IS is putting up tough resistance in the southwest of the city, a commander in the elite Counter-Terrorism Service told AFP on Wednesday.

The CTS is fighting "for the (Maamun) Flats area, which is considered very important for control of the Baghdad road and the surrounding neighbourhoods," Staff Lieutenant General Abdulghani al-Assadi said.

"The resistance is violent and fierce because they`re defending this line and this line, in our opinion, is the main line for them," Assadi said.

The damage in the Maamun area is heavy, with homes destroyed, roads cratered and rows of crumpled cars, some of them piled one on top of another.

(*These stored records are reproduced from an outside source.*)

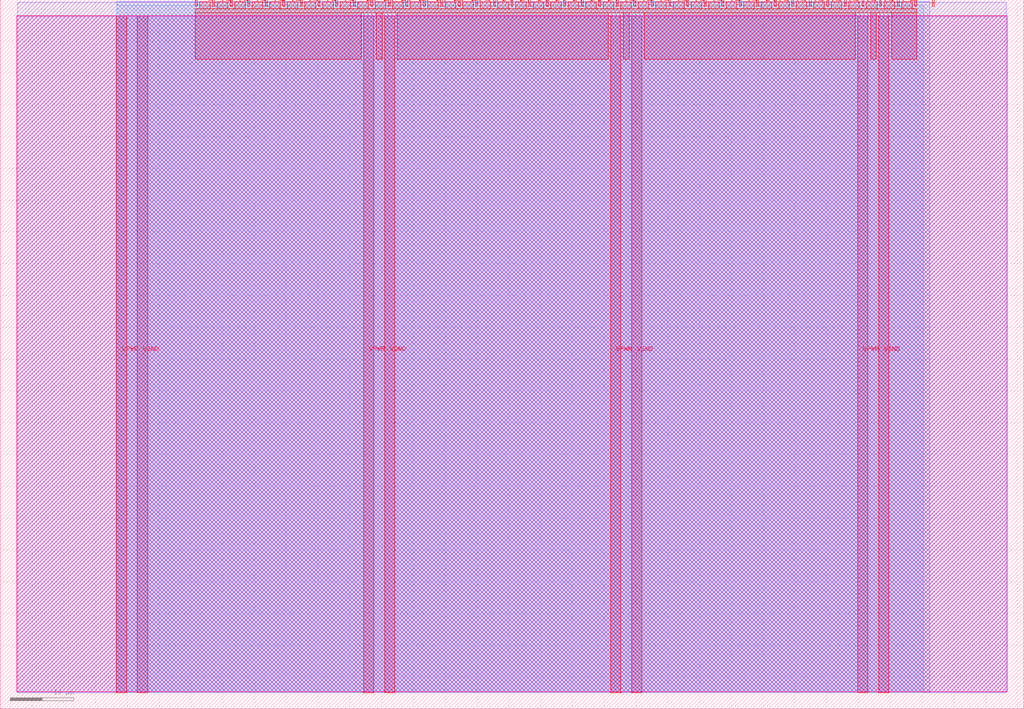
<source format=lef>
VERSION 5.7 ;
  NOWIREEXTENSIONATPIN ON ;
  DIVIDERCHAR "/" ;
  BUSBITCHARS "[]" ;
MACRO tt_um_sky130_as_sc_hs_dyn_test
  CLASS BLOCK ;
  FOREIGN tt_um_sky130_as_sc_hs_dyn_test ;
  ORIGIN 0.000 0.000 ;
  SIZE 161.000 BY 111.520 ;
  PIN VGND
    DIRECTION INOUT ;
    USE GROUND ;
    PORT
      LAYER met4 ;
        RECT 21.580 2.480 23.180 109.040 ;
    END
    PORT
      LAYER met4 ;
        RECT 60.450 2.480 62.050 109.040 ;
    END
    PORT
      LAYER met4 ;
        RECT 99.320 2.480 100.920 109.040 ;
    END
    PORT
      LAYER met4 ;
        RECT 138.190 2.480 139.790 109.040 ;
    END
  END VGND
  PIN VPWR
    DIRECTION INOUT ;
    USE POWER ;
    PORT
      LAYER met4 ;
        RECT 18.280 2.480 19.880 109.040 ;
    END
    PORT
      LAYER met4 ;
        RECT 57.150 2.480 58.750 109.040 ;
    END
    PORT
      LAYER met4 ;
        RECT 96.020 2.480 97.620 109.040 ;
    END
    PORT
      LAYER met4 ;
        RECT 134.890 2.480 136.490 109.040 ;
    END
  END VPWR
  PIN clk
    DIRECTION INPUT ;
    USE SIGNAL ;
    ANTENNAGATEAREA 0.855000 ;
    PORT
      LAYER met4 ;
        RECT 143.830 110.520 144.130 111.520 ;
    END
  END clk
  PIN ena
    DIRECTION INPUT ;
    USE SIGNAL ;
    PORT
      LAYER met4 ;
        RECT 146.590 110.520 146.890 111.520 ;
    END
  END ena
  PIN rst_n
    DIRECTION INPUT ;
    USE SIGNAL ;
    ANTENNAGATEAREA 0.246000 ;
    PORT
      LAYER met4 ;
        RECT 141.070 110.520 141.370 111.520 ;
    END
  END rst_n
  PIN ui_in[0]
    DIRECTION INPUT ;
    USE SIGNAL ;
    ANTENNAGATEAREA 0.246000 ;
    PORT
      LAYER met4 ;
        RECT 138.310 110.520 138.610 111.520 ;
    END
  END ui_in[0]
  PIN ui_in[1]
    DIRECTION INPUT ;
    USE SIGNAL ;
    ANTENNAGATEAREA 0.246000 ;
    PORT
      LAYER met4 ;
        RECT 135.550 110.520 135.850 111.520 ;
    END
  END ui_in[1]
  PIN ui_in[2]
    DIRECTION INPUT ;
    USE SIGNAL ;
    ANTENNAGATEAREA 0.246000 ;
    PORT
      LAYER met4 ;
        RECT 132.790 110.520 133.090 111.520 ;
    END
  END ui_in[2]
  PIN ui_in[3]
    DIRECTION INPUT ;
    USE SIGNAL ;
    ANTENNAGATEAREA 0.246000 ;
    PORT
      LAYER met4 ;
        RECT 130.030 110.520 130.330 111.520 ;
    END
  END ui_in[3]
  PIN ui_in[4]
    DIRECTION INPUT ;
    USE SIGNAL ;
    ANTENNAGATEAREA 0.246000 ;
    PORT
      LAYER met4 ;
        RECT 127.270 110.520 127.570 111.520 ;
    END
  END ui_in[4]
  PIN ui_in[5]
    DIRECTION INPUT ;
    USE SIGNAL ;
    ANTENNAGATEAREA 0.246000 ;
    PORT
      LAYER met4 ;
        RECT 124.510 110.520 124.810 111.520 ;
    END
  END ui_in[5]
  PIN ui_in[6]
    DIRECTION INPUT ;
    USE SIGNAL ;
    ANTENNAGATEAREA 0.246000 ;
    PORT
      LAYER met4 ;
        RECT 121.750 110.520 122.050 111.520 ;
    END
  END ui_in[6]
  PIN ui_in[7]
    DIRECTION INPUT ;
    USE SIGNAL ;
    ANTENNAGATEAREA 0.246000 ;
    PORT
      LAYER met4 ;
        RECT 118.990 110.520 119.290 111.520 ;
    END
  END ui_in[7]
  PIN uio_in[0]
    DIRECTION INPUT ;
    USE SIGNAL ;
    PORT
      LAYER met4 ;
        RECT 116.230 110.520 116.530 111.520 ;
    END
  END uio_in[0]
  PIN uio_in[1]
    DIRECTION INPUT ;
    USE SIGNAL ;
    PORT
      LAYER met4 ;
        RECT 113.470 110.520 113.770 111.520 ;
    END
  END uio_in[1]
  PIN uio_in[2]
    DIRECTION INPUT ;
    USE SIGNAL ;
    PORT
      LAYER met4 ;
        RECT 110.710 110.520 111.010 111.520 ;
    END
  END uio_in[2]
  PIN uio_in[3]
    DIRECTION INPUT ;
    USE SIGNAL ;
    PORT
      LAYER met4 ;
        RECT 107.950 110.520 108.250 111.520 ;
    END
  END uio_in[3]
  PIN uio_in[4]
    DIRECTION INPUT ;
    USE SIGNAL ;
    PORT
      LAYER met4 ;
        RECT 105.190 110.520 105.490 111.520 ;
    END
  END uio_in[4]
  PIN uio_in[5]
    DIRECTION INPUT ;
    USE SIGNAL ;
    PORT
      LAYER met4 ;
        RECT 102.430 110.520 102.730 111.520 ;
    END
  END uio_in[5]
  PIN uio_in[6]
    DIRECTION INPUT ;
    USE SIGNAL ;
    PORT
      LAYER met4 ;
        RECT 99.670 110.520 99.970 111.520 ;
    END
  END uio_in[6]
  PIN uio_in[7]
    DIRECTION INPUT ;
    USE SIGNAL ;
    PORT
      LAYER met4 ;
        RECT 96.910 110.520 97.210 111.520 ;
    END
  END uio_in[7]
  PIN uio_oe[0]
    DIRECTION OUTPUT ;
    USE SIGNAL ;
    PORT
      LAYER met4 ;
        RECT 49.990 110.520 50.290 111.520 ;
    END
  END uio_oe[0]
  PIN uio_oe[1]
    DIRECTION OUTPUT ;
    USE SIGNAL ;
    PORT
      LAYER met4 ;
        RECT 47.230 110.520 47.530 111.520 ;
    END
  END uio_oe[1]
  PIN uio_oe[2]
    DIRECTION OUTPUT ;
    USE SIGNAL ;
    PORT
      LAYER met4 ;
        RECT 44.470 110.520 44.770 111.520 ;
    END
  END uio_oe[2]
  PIN uio_oe[3]
    DIRECTION OUTPUT ;
    USE SIGNAL ;
    PORT
      LAYER met4 ;
        RECT 41.710 110.520 42.010 111.520 ;
    END
  END uio_oe[3]
  PIN uio_oe[4]
    DIRECTION OUTPUT ;
    USE SIGNAL ;
    PORT
      LAYER met4 ;
        RECT 38.950 110.520 39.250 111.520 ;
    END
  END uio_oe[4]
  PIN uio_oe[5]
    DIRECTION OUTPUT ;
    USE SIGNAL ;
    PORT
      LAYER met4 ;
        RECT 36.190 110.520 36.490 111.520 ;
    END
  END uio_oe[5]
  PIN uio_oe[6]
    DIRECTION OUTPUT ;
    USE SIGNAL ;
    PORT
      LAYER met4 ;
        RECT 33.430 110.520 33.730 111.520 ;
    END
  END uio_oe[6]
  PIN uio_oe[7]
    DIRECTION OUTPUT ;
    USE SIGNAL ;
    PORT
      LAYER met4 ;
        RECT 30.670 110.520 30.970 111.520 ;
    END
  END uio_oe[7]
  PIN uio_out[0]
    DIRECTION OUTPUT ;
    USE SIGNAL ;
    ANTENNAGATEAREA 0.246000 ;
    ANTENNADIFFAREA 0.918400 ;
    PORT
      LAYER met4 ;
        RECT 72.070 110.520 72.370 111.520 ;
    END
  END uio_out[0]
  PIN uio_out[1]
    DIRECTION OUTPUT ;
    USE SIGNAL ;
    ANTENNAGATEAREA 0.246000 ;
    ANTENNADIFFAREA 0.918400 ;
    PORT
      LAYER met4 ;
        RECT 69.310 110.520 69.610 111.520 ;
    END
  END uio_out[1]
  PIN uio_out[2]
    DIRECTION OUTPUT ;
    USE SIGNAL ;
    ANTENNAGATEAREA 0.492000 ;
    ANTENNADIFFAREA 0.918400 ;
    PORT
      LAYER met4 ;
        RECT 66.550 110.520 66.850 111.520 ;
    END
  END uio_out[2]
  PIN uio_out[3]
    DIRECTION OUTPUT ;
    USE SIGNAL ;
    ANTENNAGATEAREA 0.246000 ;
    ANTENNADIFFAREA 0.918400 ;
    PORT
      LAYER met4 ;
        RECT 63.790 110.520 64.090 111.520 ;
    END
  END uio_out[3]
  PIN uio_out[4]
    DIRECTION OUTPUT ;
    USE SIGNAL ;
    ANTENNAGATEAREA 0.655500 ;
    ANTENNADIFFAREA 0.918400 ;
    PORT
      LAYER met4 ;
        RECT 61.030 110.520 61.330 111.520 ;
    END
  END uio_out[4]
  PIN uio_out[5]
    DIRECTION OUTPUT ;
    USE SIGNAL ;
    ANTENNAGATEAREA 0.655500 ;
    ANTENNADIFFAREA 0.918400 ;
    PORT
      LAYER met4 ;
        RECT 58.270 110.520 58.570 111.520 ;
    END
  END uio_out[5]
  PIN uio_out[6]
    DIRECTION OUTPUT ;
    USE SIGNAL ;
    ANTENNAGATEAREA 0.246000 ;
    ANTENNADIFFAREA 0.918400 ;
    PORT
      LAYER met4 ;
        RECT 55.510 110.520 55.810 111.520 ;
    END
  END uio_out[6]
  PIN uio_out[7]
    DIRECTION OUTPUT ;
    USE SIGNAL ;
    ANTENNAGATEAREA 0.246000 ;
    ANTENNADIFFAREA 0.918400 ;
    PORT
      LAYER met4 ;
        RECT 52.750 110.520 53.050 111.520 ;
    END
  END uio_out[7]
  PIN uo_out[0]
    DIRECTION OUTPUT ;
    USE SIGNAL ;
    ANTENNAGATEAREA 0.246000 ;
    ANTENNADIFFAREA 0.918400 ;
    PORT
      LAYER met4 ;
        RECT 94.150 110.520 94.450 111.520 ;
    END
  END uo_out[0]
  PIN uo_out[1]
    DIRECTION OUTPUT ;
    USE SIGNAL ;
    ANTENNAGATEAREA 0.246000 ;
    ANTENNADIFFAREA 0.918400 ;
    PORT
      LAYER met4 ;
        RECT 91.390 110.520 91.690 111.520 ;
    END
  END uo_out[1]
  PIN uo_out[2]
    DIRECTION OUTPUT ;
    USE SIGNAL ;
    ANTENNAGATEAREA 0.246000 ;
    ANTENNADIFFAREA 0.918400 ;
    PORT
      LAYER met4 ;
        RECT 88.630 110.520 88.930 111.520 ;
    END
  END uo_out[2]
  PIN uo_out[3]
    DIRECTION OUTPUT ;
    USE SIGNAL ;
    ANTENNAGATEAREA 0.246000 ;
    ANTENNADIFFAREA 0.918400 ;
    PORT
      LAYER met4 ;
        RECT 85.870 110.520 86.170 111.520 ;
    END
  END uo_out[3]
  PIN uo_out[4]
    DIRECTION OUTPUT ;
    USE SIGNAL ;
    ANTENNAGATEAREA 0.246000 ;
    ANTENNADIFFAREA 0.918400 ;
    PORT
      LAYER met4 ;
        RECT 83.110 110.520 83.410 111.520 ;
    END
  END uo_out[4]
  PIN uo_out[5]
    DIRECTION OUTPUT ;
    USE SIGNAL ;
    ANTENNAGATEAREA 0.246000 ;
    ANTENNADIFFAREA 0.918400 ;
    PORT
      LAYER met4 ;
        RECT 80.350 110.520 80.650 111.520 ;
    END
  END uo_out[5]
  PIN uo_out[6]
    DIRECTION OUTPUT ;
    USE SIGNAL ;
    ANTENNAGATEAREA 0.246000 ;
    ANTENNADIFFAREA 0.918400 ;
    PORT
      LAYER met4 ;
        RECT 77.590 110.520 77.890 111.520 ;
    END
  END uo_out[6]
  PIN uo_out[7]
    DIRECTION OUTPUT ;
    USE SIGNAL ;
    ANTENNAGATEAREA 0.236250 ;
    ANTENNADIFFAREA 0.918400 ;
    PORT
      LAYER met4 ;
        RECT 74.830 110.520 75.130 111.520 ;
    END
  END uo_out[7]
  OBS
      LAYER nwell ;
        RECT 2.570 2.635 158.430 108.990 ;
      LAYER li1 ;
        RECT 2.760 2.635 158.240 108.890 ;
      LAYER met1 ;
        RECT 2.760 2.480 158.240 111.140 ;
      LAYER met2 ;
        RECT 18.310 2.535 146.180 111.170 ;
      LAYER met3 ;
        RECT 18.290 2.555 145.295 110.665 ;
      LAYER met4 ;
        RECT 31.370 110.120 33.030 111.170 ;
        RECT 34.130 110.120 35.790 111.170 ;
        RECT 36.890 110.120 38.550 111.170 ;
        RECT 39.650 110.120 41.310 111.170 ;
        RECT 42.410 110.120 44.070 111.170 ;
        RECT 45.170 110.120 46.830 111.170 ;
        RECT 47.930 110.120 49.590 111.170 ;
        RECT 50.690 110.120 52.350 111.170 ;
        RECT 53.450 110.120 55.110 111.170 ;
        RECT 56.210 110.120 57.870 111.170 ;
        RECT 58.970 110.120 60.630 111.170 ;
        RECT 61.730 110.120 63.390 111.170 ;
        RECT 64.490 110.120 66.150 111.170 ;
        RECT 67.250 110.120 68.910 111.170 ;
        RECT 70.010 110.120 71.670 111.170 ;
        RECT 72.770 110.120 74.430 111.170 ;
        RECT 75.530 110.120 77.190 111.170 ;
        RECT 78.290 110.120 79.950 111.170 ;
        RECT 81.050 110.120 82.710 111.170 ;
        RECT 83.810 110.120 85.470 111.170 ;
        RECT 86.570 110.120 88.230 111.170 ;
        RECT 89.330 110.120 90.990 111.170 ;
        RECT 92.090 110.120 93.750 111.170 ;
        RECT 94.850 110.120 96.510 111.170 ;
        RECT 97.610 110.120 99.270 111.170 ;
        RECT 100.370 110.120 102.030 111.170 ;
        RECT 103.130 110.120 104.790 111.170 ;
        RECT 105.890 110.120 107.550 111.170 ;
        RECT 108.650 110.120 110.310 111.170 ;
        RECT 111.410 110.120 113.070 111.170 ;
        RECT 114.170 110.120 115.830 111.170 ;
        RECT 116.930 110.120 118.590 111.170 ;
        RECT 119.690 110.120 121.350 111.170 ;
        RECT 122.450 110.120 124.110 111.170 ;
        RECT 125.210 110.120 126.870 111.170 ;
        RECT 127.970 110.120 129.630 111.170 ;
        RECT 130.730 110.120 132.390 111.170 ;
        RECT 133.490 110.120 135.150 111.170 ;
        RECT 136.250 110.120 137.910 111.170 ;
        RECT 139.010 110.120 140.670 111.170 ;
        RECT 141.770 110.120 143.430 111.170 ;
        RECT 30.655 109.440 144.145 110.120 ;
        RECT 30.655 102.175 56.750 109.440 ;
        RECT 59.150 102.175 60.050 109.440 ;
        RECT 62.450 102.175 95.620 109.440 ;
        RECT 98.020 102.175 98.920 109.440 ;
        RECT 101.320 102.175 134.490 109.440 ;
        RECT 136.890 102.175 137.790 109.440 ;
        RECT 140.190 102.175 144.145 109.440 ;
  END
END tt_um_sky130_as_sc_hs_dyn_test
END LIBRARY


</source>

IS overran large areas north and west of Baghdad in 2014, announcing a "caliphate" incorporating swathes of Iraq and Syria.

While security forces initially performed dismally, they have since retaken most of the territory they lost, with backing from US-led air strikes and other support.

IS has also lost significant ground in Syria, and while it still holds the city of Raqa in that country and some territory in western Iraq in addition to in Mosul, the jihadists` "state" is crumbling.

The operation to retake Mosul was launched on October 17, involving an array of sometimes-rival security forces and paramilitary groups.
But the brunt of the fighting has fallen to the CTS and the interior ministry`s elite Rapid Response Division.